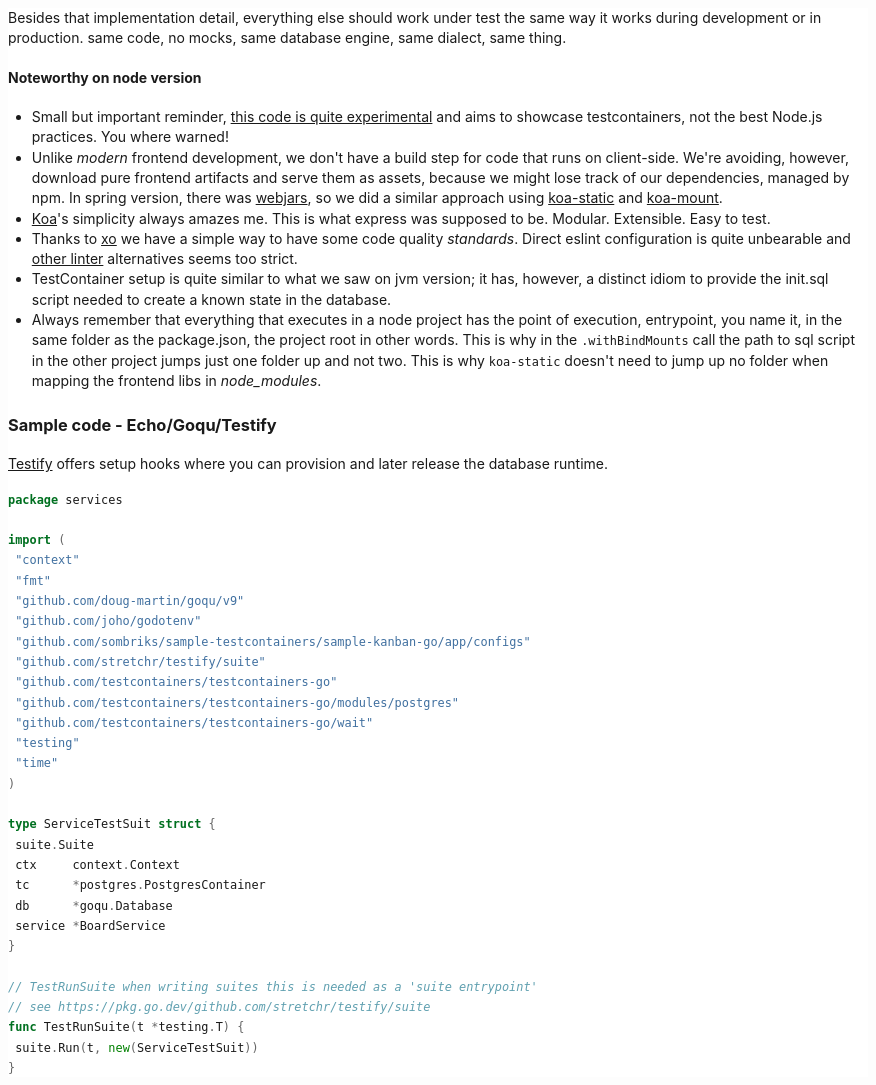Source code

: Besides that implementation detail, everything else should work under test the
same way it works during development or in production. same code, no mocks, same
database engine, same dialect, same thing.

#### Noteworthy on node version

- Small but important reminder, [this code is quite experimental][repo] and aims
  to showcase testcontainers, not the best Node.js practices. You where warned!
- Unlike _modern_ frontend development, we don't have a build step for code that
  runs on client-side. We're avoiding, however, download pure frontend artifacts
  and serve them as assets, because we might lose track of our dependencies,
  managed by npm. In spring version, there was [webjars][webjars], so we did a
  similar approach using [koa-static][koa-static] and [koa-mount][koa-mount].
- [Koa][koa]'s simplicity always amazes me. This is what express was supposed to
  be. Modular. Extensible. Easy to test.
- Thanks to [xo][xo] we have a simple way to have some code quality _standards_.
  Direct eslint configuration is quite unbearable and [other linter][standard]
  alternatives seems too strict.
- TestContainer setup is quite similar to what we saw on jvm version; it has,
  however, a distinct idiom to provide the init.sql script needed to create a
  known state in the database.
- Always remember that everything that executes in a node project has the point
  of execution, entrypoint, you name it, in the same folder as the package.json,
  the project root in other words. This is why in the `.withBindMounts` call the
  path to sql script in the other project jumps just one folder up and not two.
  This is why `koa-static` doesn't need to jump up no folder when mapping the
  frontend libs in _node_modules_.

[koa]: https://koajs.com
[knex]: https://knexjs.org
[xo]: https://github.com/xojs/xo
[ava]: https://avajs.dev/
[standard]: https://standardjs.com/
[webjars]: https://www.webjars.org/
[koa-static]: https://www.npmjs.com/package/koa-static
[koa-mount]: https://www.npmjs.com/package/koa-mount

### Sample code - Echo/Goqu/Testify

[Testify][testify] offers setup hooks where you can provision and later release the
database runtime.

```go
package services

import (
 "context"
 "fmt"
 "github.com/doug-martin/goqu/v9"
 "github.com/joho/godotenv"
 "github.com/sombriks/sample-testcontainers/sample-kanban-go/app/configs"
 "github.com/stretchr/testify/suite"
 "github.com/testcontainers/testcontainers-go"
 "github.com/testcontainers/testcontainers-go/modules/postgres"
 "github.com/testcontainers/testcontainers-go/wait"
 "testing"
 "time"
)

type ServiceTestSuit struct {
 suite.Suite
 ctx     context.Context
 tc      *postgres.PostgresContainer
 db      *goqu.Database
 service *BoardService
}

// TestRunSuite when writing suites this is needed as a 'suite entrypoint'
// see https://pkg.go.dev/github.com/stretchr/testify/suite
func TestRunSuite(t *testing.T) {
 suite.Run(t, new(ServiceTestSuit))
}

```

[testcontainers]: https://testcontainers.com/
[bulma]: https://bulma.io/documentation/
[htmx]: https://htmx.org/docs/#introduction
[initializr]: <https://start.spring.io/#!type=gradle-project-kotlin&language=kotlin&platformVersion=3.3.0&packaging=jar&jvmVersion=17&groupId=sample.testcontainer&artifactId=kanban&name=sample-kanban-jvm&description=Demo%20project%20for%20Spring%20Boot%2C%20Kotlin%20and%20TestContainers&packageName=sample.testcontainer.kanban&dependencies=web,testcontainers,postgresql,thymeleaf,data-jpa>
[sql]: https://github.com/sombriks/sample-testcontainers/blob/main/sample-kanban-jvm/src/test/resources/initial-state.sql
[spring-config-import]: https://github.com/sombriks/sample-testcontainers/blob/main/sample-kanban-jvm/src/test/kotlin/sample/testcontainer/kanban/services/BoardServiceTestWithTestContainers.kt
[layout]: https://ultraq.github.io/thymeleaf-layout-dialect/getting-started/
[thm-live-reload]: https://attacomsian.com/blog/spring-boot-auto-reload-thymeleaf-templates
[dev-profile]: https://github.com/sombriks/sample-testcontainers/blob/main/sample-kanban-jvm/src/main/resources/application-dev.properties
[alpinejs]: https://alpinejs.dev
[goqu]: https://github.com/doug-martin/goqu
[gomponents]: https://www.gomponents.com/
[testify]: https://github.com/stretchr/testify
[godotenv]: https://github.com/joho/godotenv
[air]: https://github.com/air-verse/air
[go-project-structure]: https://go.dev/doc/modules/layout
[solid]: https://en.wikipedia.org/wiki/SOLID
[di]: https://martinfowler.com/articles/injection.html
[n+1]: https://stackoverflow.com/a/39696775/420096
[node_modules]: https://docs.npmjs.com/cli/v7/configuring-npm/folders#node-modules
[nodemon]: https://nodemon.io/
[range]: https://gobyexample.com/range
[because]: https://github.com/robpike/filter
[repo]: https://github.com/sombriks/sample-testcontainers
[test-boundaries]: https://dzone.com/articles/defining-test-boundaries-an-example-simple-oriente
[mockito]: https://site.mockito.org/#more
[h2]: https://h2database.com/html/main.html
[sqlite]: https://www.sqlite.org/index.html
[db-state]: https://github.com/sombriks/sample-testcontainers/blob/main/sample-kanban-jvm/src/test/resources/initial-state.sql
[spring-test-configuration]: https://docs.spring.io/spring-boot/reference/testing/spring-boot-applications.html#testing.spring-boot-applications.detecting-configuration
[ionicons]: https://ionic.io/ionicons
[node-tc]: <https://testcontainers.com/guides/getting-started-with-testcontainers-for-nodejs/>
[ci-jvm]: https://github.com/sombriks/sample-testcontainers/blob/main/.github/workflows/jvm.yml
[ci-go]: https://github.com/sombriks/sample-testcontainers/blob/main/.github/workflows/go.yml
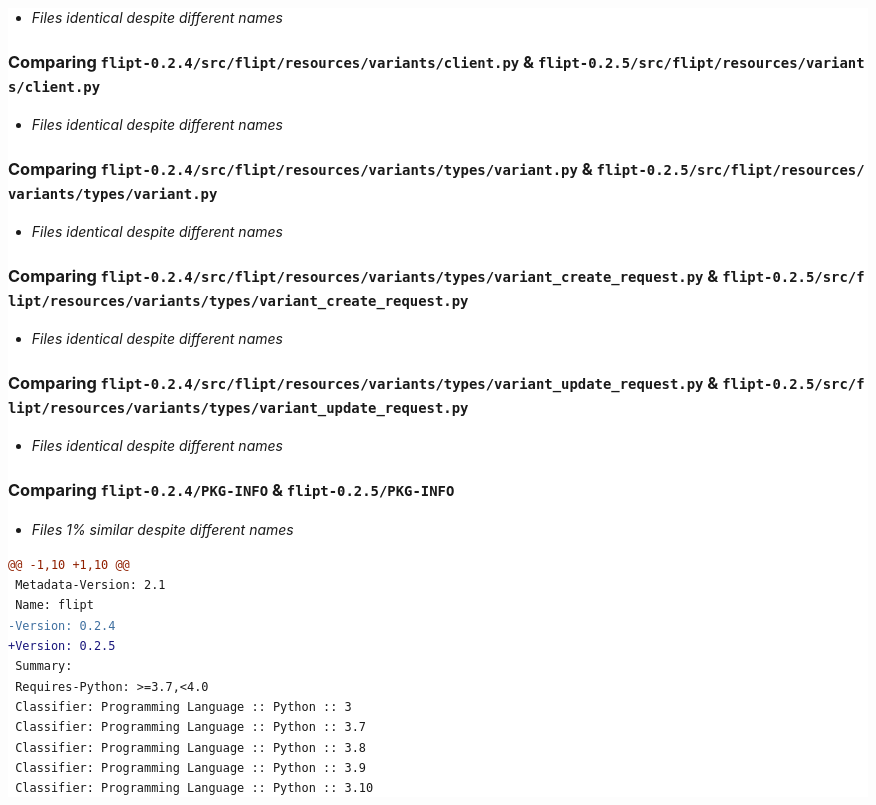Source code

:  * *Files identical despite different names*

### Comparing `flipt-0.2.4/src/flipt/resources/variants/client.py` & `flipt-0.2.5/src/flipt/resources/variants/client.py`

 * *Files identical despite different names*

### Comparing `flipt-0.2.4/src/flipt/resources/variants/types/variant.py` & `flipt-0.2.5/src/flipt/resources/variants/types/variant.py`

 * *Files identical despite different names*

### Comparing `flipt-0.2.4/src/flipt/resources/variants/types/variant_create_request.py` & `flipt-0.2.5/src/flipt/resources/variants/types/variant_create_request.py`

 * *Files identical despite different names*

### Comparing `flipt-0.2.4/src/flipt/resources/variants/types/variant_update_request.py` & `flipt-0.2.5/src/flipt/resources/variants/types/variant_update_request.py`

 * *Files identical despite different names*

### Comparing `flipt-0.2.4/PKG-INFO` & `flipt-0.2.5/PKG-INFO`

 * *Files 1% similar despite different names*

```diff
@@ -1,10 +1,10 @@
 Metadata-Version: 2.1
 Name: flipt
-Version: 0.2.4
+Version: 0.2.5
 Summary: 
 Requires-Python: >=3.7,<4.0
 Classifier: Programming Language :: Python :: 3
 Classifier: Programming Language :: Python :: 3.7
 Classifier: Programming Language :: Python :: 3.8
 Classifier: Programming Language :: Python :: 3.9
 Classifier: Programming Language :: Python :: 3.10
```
::::::::
### What the task asks
Where a line in the listing above includes the string "have", copy that line.

### Written solution
- Unlike _modern_ frontend development, we don't have a build step for code that
- Thanks to [xo][xo] we have a simple way to have some code quality _standards_.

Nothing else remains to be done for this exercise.